Leukemias with Suz12 loss are sensitive to inhibitors targeting the HDAC6/HSP90 axis. (A) Graph showing results of drug screen performed on JAK3(M511I)+Suz12gRNA (J+S1) vs JAK3(M511I) (J) leukemia cells ex vivo. A total of 181 drugs in screen are ranked according to J/J+S score. J/J+S score is defined as the ratio of the viability of the JAK3(M511I) leukemia cells (J) divided by the viability of the JAK3(M511I)+Suz12gRNA leukemia cells (J+S). (B) Heat map of a selection of 12 drugs from the screen showing differential sensitivity between J+S1 leukemia cells and J leukemia cells. The average viability of the 2 conditions was centered to 0. (C-E) Drug dose response curves showing viability of (leukemia) cells in response to 24 hours of treatment with increasing concentrations of HDAC6 inhibitor ricolinostat (C), HSP90 inhibitor 17-AAG (D), and HSP90 inhibitor PU-H71 (E). Percentage viability is defined as percentage surviving cells relative to DMSO concentration. GI50 values are shown. (F-H) Intracellular flow cytometry plots and quantifications of HSP90-PE MFIs with SEM after overnight (18 hours) treatment with Ricolinostat (RIC: 1, 2, or 5 μM) vs DMSO in J+S1 (F), S1 (G), and J (H) leukemia cells. (I) Survival curve showing DSS of J+S1 leukemic mice treated with RIC, 17-AAG, or placebo.
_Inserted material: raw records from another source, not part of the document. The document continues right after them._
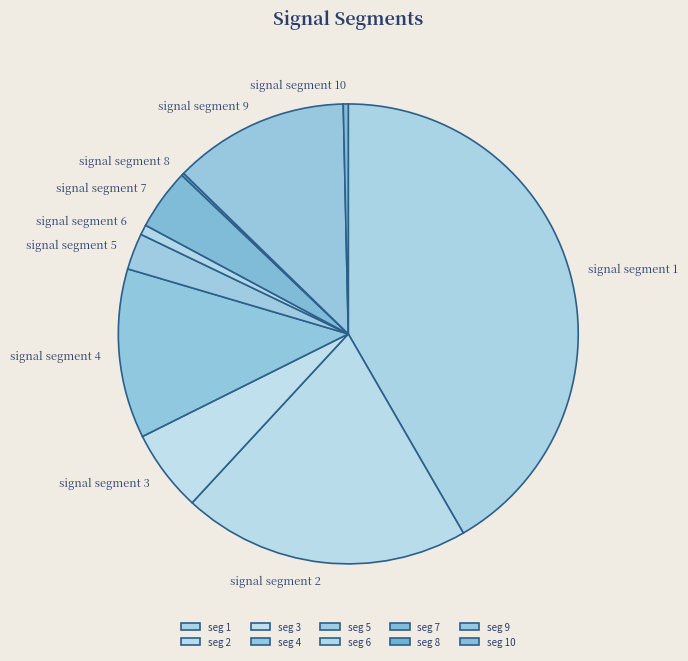

True or false: signal segment 7 accounts for 4% of the total.

True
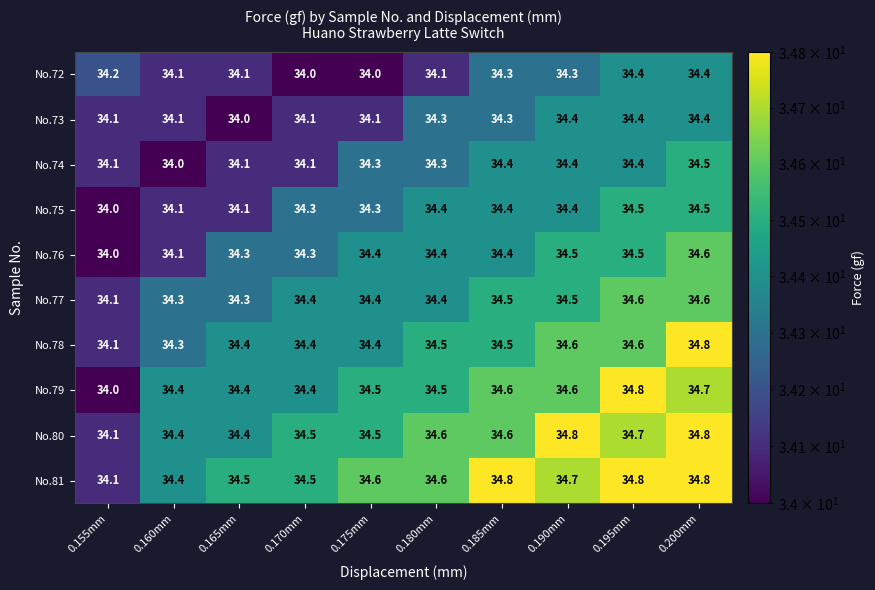

The No.72 series shows 23.8 at 0.165mm. True or false?

False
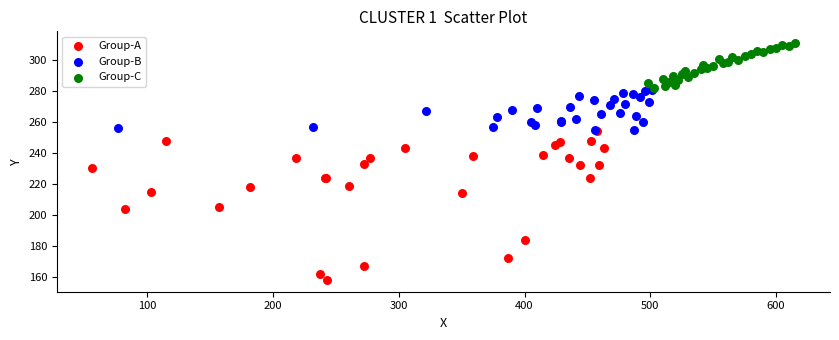

Which series reaches the maximum Y coordinate?

Group-C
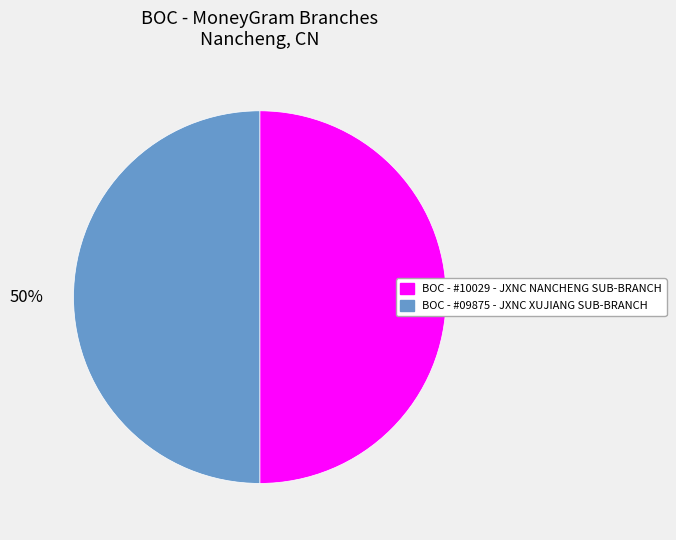

Do BOC - #10029 - JXNC NANCHENG SUB-BRANCH and BOC - #09875 - JXNC XUJIANG SUB-BRANCH together represent more than half of the pie?

Yes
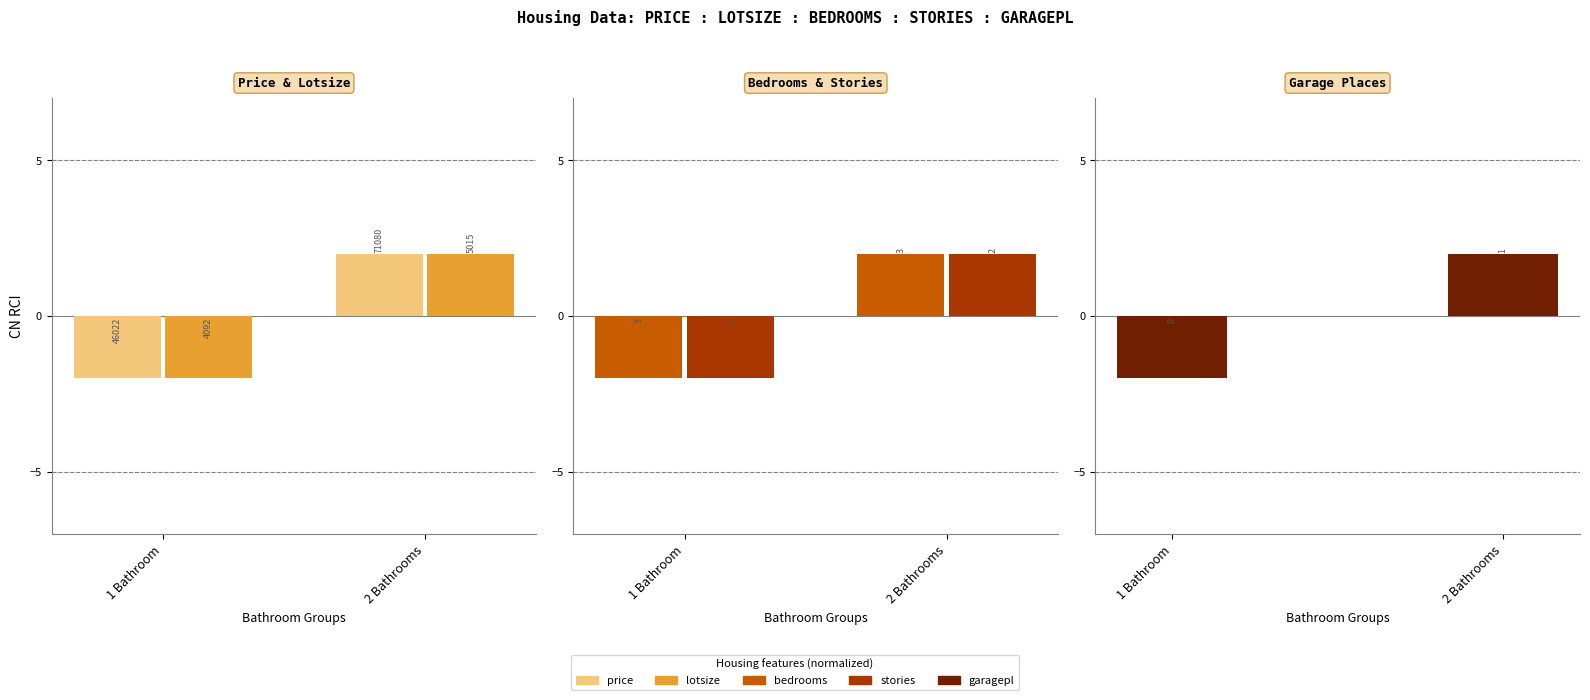

Reading left to right, list all the values displayed in this chart.

price: 1 Bathroom=-2.0	2 Bathrooms=2.0
lotsize: 1 Bathroom=-2.0	2 Bathrooms=2.0
bedrooms: 1 Bathroom=-2.0	2 Bathrooms=2.0
stories: 1 Bathroom=-2.0	2 Bathrooms=2.0
garagepl: 1 Bathroom=-2.0	2 Bathrooms=2.0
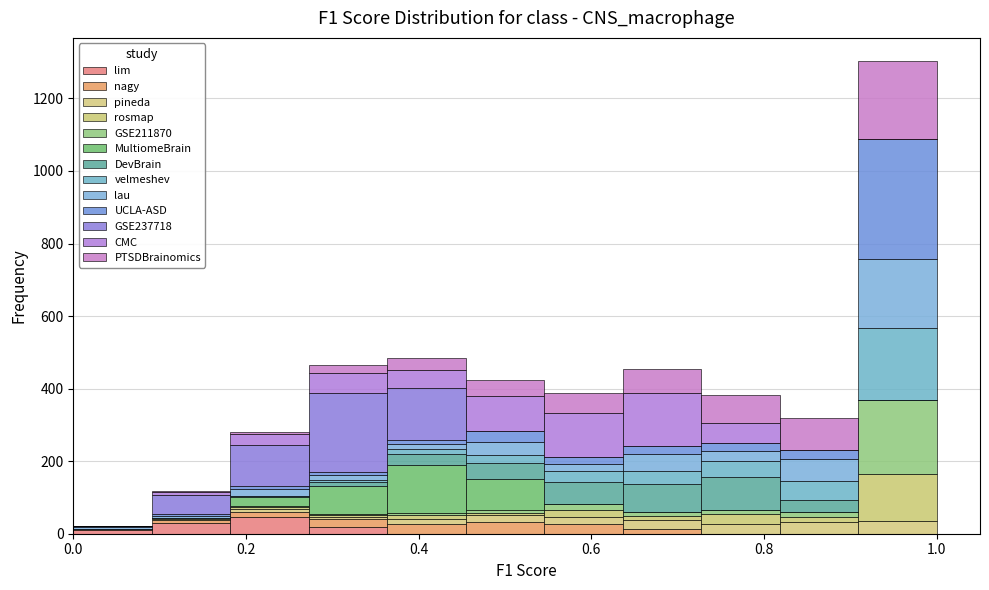

Reading left to right, list every stacked bar in this chart as the range it spans on the x-axis followed by its total height. Neither the bar edges nor the heights are printed on the chart, so give them approximately, as read against the axes.

0.00 to 0.10: 20
0.10 to 0.18: 120
0.18 to 0.28: 280
0.28 to 0.36: 460
0.36 to 0.46: 480
0.46 to 0.54: 420
0.54 to 0.64: 380
0.64 to 0.72: 460
0.72 to 0.82: 380
0.82 to 0.90: 320
0.90 to 1.00: 1300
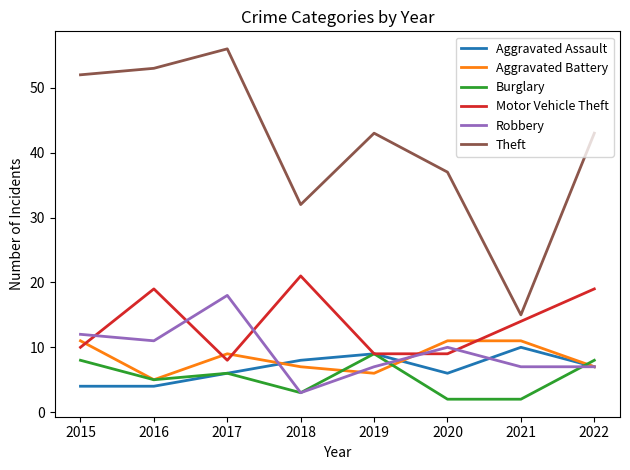

True or false: Robbery and Burglary intersect in this chart.

True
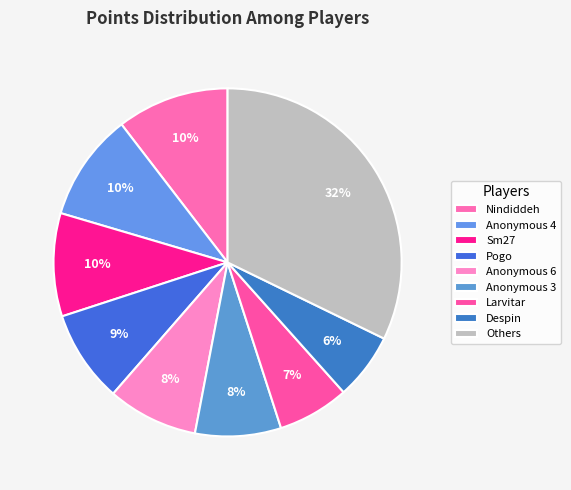

Does any single category account for the majority?

No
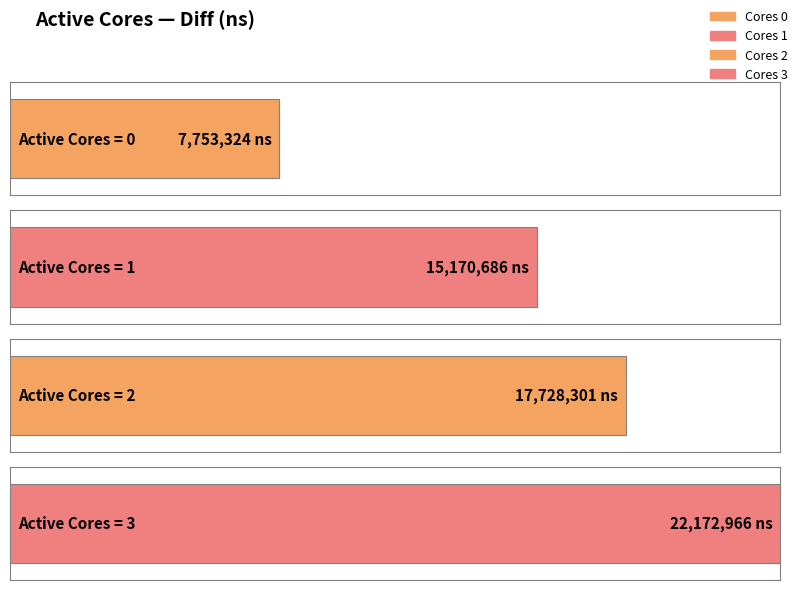

Does the chart contain any negative values?

No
The P values were calculated with Gehan-Breslow-Wilcoxon test. (J) WBC counts of J+S1 leukemic mice after 5 days of treatment. P values were calculated with 2-tailed unpaired Student t tests. (K) Weights of spleen and thymus at time of sacrifice of J+S1 leukemic mice treated with placebo vs RIC or 17-AAG. P values were calculated with 2-tailed unpaired Student t test.